Shining Moment: Retiree Has Donated 25,000 Hours of Service Over 16 Years

Contributed By Matt Anderson, Church News contributor

  • 20 July 2018

Bob Anderson has been serving at the bishops’ storehouse in Mesa, Arizona, five days a week since he retired nearly 16 years ago. He helps unload the trucks and drive them to small towns around Arizona.

When I think of Church service, I think of my grandpa, Bob Anderson.

Everyone who knows him would say the same thing, and he is truly an example to all. His whole career, for 45 years, he worked in the trucking industry and was a truck driver for ABF Freight. He was one of the hardest workers and drove over 4 million miles without an accident.

When he was 62 years old, he was called as bishop of the Miller Ward in the Mesa North Stake in Mesa, Arizona. Three years later, he retired from his hardworking career. Most people when they retire just can’t wait to rest. They can’t wait to go fishing, golfing, travel, and see the world or just relax—but not Bob.

Bob retired on October 31, 2001, and the very next day, November 1, he was starting a Church-service mission at the local bishops’ storehouse. He was still the bishop at the time, so he assigned himself to 30–40 hours each week. In two months, my grandpa will complete 16 consecutive years of service without any breaks.

Ever since the day he retired, you have been able to find my grandpa down at the storehouse five days a week. His duties have consisted of loading and unloading all the trucks that come from Salt Lake City. He recalls three specific dispatchers from Salt Lake that have worked with him all this time: Tracy, Kevin, and Jalayne.

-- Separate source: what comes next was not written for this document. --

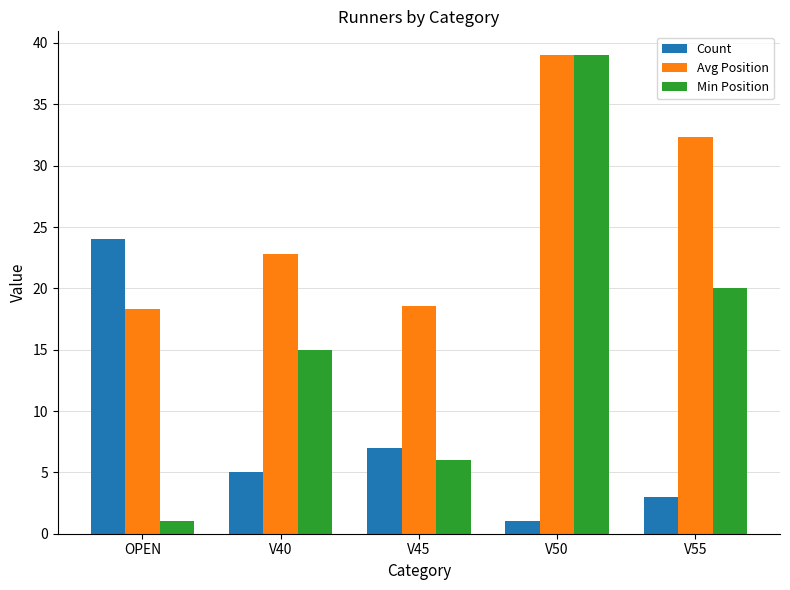

Is the value of Count at V55 greater than the value of Avg Position at V50?

No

Once the trucks arrive, they unload them and fill them up with the products made in the cannery (ketchup, salsa, and spaghetti sauce) and send them back to Salt Lake City. My grandpa knows every driver to ever come down to Arizona by name and has all of their phone numbers. Since my grandpa was a truck driver himself, he knows how hard their job is and always wants to take care of them.

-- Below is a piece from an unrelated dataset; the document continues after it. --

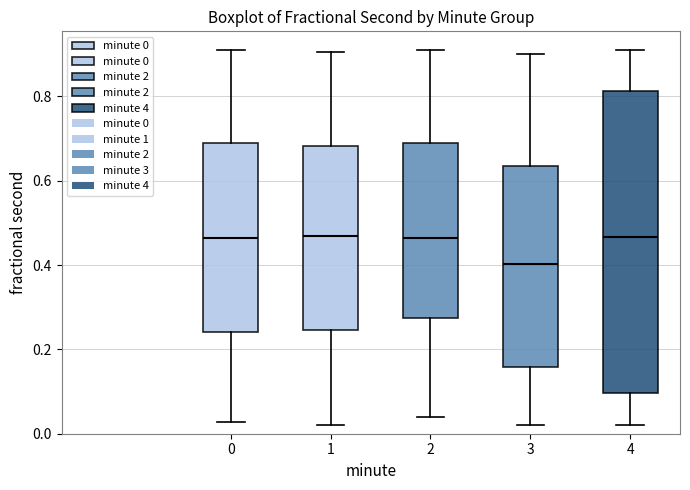

Which box has the lowest median line?

3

Even though my grandpa is getting older, he wakes up every single time a truck gets to Mesa to help them unload. Sometimes these trucks get in at midnight, 3:00 a.m., or 4:00 a.m., but my grandpa is always there. Then throughout the month, my grandpa is the one who drives a truck up to small towns across Arizona (Flagstaff, Payson, and Spring Valley, to name a few).

Once he gets to those towns, he drives to the stake centers and unloads the cannery items for each stake. Since I have been home from my mission, I have gone on a few of these trips with my grandpa, and they have been some very special moments.

This year my grandpa will complete 25,000 hours of Church service working at the bishops’ storehouse. He loves the Lord and is determined to do all that he can to serve.

—Matt Anderson is from the Vineyard Ward, Mesa Arizona Maricopa Stake.